…llena mis oídos, hazme una caricia
que me haga temblar,
pégate a mi cuerpo en este momento,
deja que tu ropa pueda desnudar.
Mario Ortiz, Háblame en la cama
Hoy es martes cinco de marzo. Para el santoral católico es, entre otros, día de Kierano, Lucio y Virgilio. Allá ellos y muchos parabienes. Para el mundo occidental, hoy culmina la aparentemente interminable fiesta del pecado, que comenzó el jueves graso. La fiesta de la carne, vamos.
El martes de carnaval.
En Río de Janeiro o Venecia, en Veracruz o Barranquilla, La Habana o Santa Cruz de Tenerife, Maguncia o Recife, en casi todo el mundo es la fiesta del desenfreno carnal, desde el amanecer hasta las doce de la noche. Al menos teóricamente; pero a mí me consta que en las calles de Nueva Orleans a las doce de la noche en punto comienzan los bomberos con manguera de alta potencia a barrer las calles llenas de vasos a medio beber y condones a pleno usar, mientras las emborrachadurías ya han cerrado.

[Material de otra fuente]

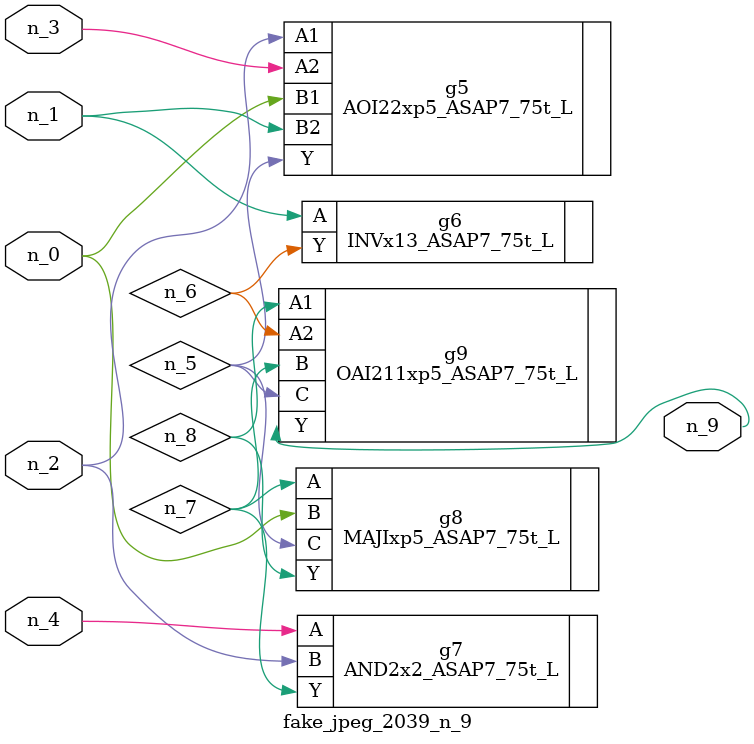
<source format=v>
module fake_jpeg_2039_n_9 (n_3, n_2, n_1, n_0, n_4, n_9);

input n_3;
input n_2;
input n_1;
input n_0;
input n_4;

output n_9;

wire n_8;
wire n_6;
wire n_5;
wire n_7;

AOI22xp5_ASAP7_75t_L g5 ( 
.A1(n_2),
.A2(n_3),
.B1(n_0),
.B2(n_1),
.Y(n_5)
);

INVx13_ASAP7_75t_L g6 ( 
.A(n_1),
.Y(n_6)
);

AND2x2_ASAP7_75t_L g7 ( 
.A(n_4),
.B(n_2),
.Y(n_7)
);

MAJIxp5_ASAP7_75t_L g8 ( 
.A(n_7),
.B(n_0),
.C(n_5),
.Y(n_8)
);

OAI211xp5_ASAP7_75t_L g9 ( 
.A1(n_8),
.A2(n_6),
.B(n_7),
.C(n_5),
.Y(n_9)
);


endmodule
</source>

Durante todo el día y la noche la gente se ha embriagado, ha pecado y ha escondido sus debilidades humanas en desenfreno, tras las bellísimas máscaras venecianas que la Commedia dell Arte nos heredó en el teatro y las fantasías que esplendorosas desfilan por el sambódromo de Brasil o el malecón de Mazatlán.
La fiesta tiene sin duda raíces paganas en las bacanales, las saturnales, las lupercarias y las egipcias en honor al buey Apis, pero es la católica cuaresma, que se inicia mañana con el miércoles de ceniza, la que da a la fiesta congruencia moral e ideológica.
Mañana comienza, para los cristianos, el periodo de cuarenta días de supuesta meditación y arrepentimiento para recordar que un día hemos de convertirnos en polvo como aquello de lo que provenimos, para culminar en la máxima celebración de Jesús, que es paradójicamente la memoria de su sufrimiento y muerte. Pero antes de entrar en esa penitencia, hay que celebrar la carne: una especie de despedida de soltero antes de entrar en el virtuoso matrimonio.
Hay una curiosa obsesión religiosa con el número cuarenta, como la hay en otros aspectos de su numeralia. Cuarenta días sufrió ayuno el rey David luego de que su hijo del adulterio con Betsabé enfermara mortalmente; cuarenta años marchó el pueblo de Israel a la tierra prometida; cuarenta días duró el diluvio y cuarenta días se retiró Jesús al desierto para vencer las tentaciones de Satanás. Cuarenta días dura el puerperio, en los que el hombre no debe tocar mujer después del parto.
Como sucede con todas las tradiciones que nos son impuestas, los humanos acomodamos la cuaresma para aprovechar lo mejor que se pueda de ella. Una versión acomodaticia del ayuno, que se observa teóricamente desde el siglo cuarto, lo redujo a suprimir de la mesa la carne roja, últimamente sólo los viernes; aunque todas las prohibiciones alimentarias del Medio Oriente –cualquier religión– tiene que ver con hábitos de salud e higiene, la vigilia cuaresmal nos hace retornar a las delicias del mar. Cuando los precios lo permiten.
Como sucede con todas las tradiciones, se conserva lo grato del pecado y se olvida lo esencial de la penitencia. Por eso hoy en México, lamentablemente, cada vez menos aunque cada día seamos más pecadores, hoy es la fiesta de la carne. Como dicen los españoles: ¡Viva la Pepa!